Free_Opinions@feddit.uk · 6 months ago

Being legally considered CSAM and actually being CSAM are two different things. I stand behind what I said which wasn’t legal advise. By definition it’s not abuse material because nobody has been abused.

Buffalox@lemmy.world · edit-2 6 months ago

There’s a reason it’s legally considered CSAM. as I explained it is material that depicts it.
You can’t have your own facts, especially not contrary to what’s legally determined, because that means your definition or understanding is actually ILLEGAL!! If you act based on it.

Free_Opinions@feddit.uk · edit-2 6 months ago

I already told you that I’m not speaking from legal point of view. CSAM means a specific thing and AI generated content doesn’t fit under this definition. The only way to generate CSAM is by abusing children and taking pictures/videos of it. AI content doesn’t count any more than stick figure drawings do. The justice system may not differentiate the two but that is not what I’m talking about.

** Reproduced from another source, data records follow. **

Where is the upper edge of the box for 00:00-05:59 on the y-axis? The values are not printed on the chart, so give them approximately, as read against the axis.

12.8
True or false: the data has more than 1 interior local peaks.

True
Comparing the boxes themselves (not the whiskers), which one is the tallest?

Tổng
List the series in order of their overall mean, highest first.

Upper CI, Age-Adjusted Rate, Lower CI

Buffalox@lemmy.world · edit-2 6 months ago

The only way to generate CSAM is by abusing children and taking pictures/videos of it.

Society has decided otherwise, as I wrote, you can’t have your own facts or definitions. You might as well claim that in traffic red means go, because you have your own interpretation of how traffic lights should work.
Red is legally decided to mean stop, so that’s how it is, that’s how our society works by definition.

frightful_hobgoblin@lemmy.ml · 6 months ago

Dumb internet argument from here on down; advise the reader to do something else with their time.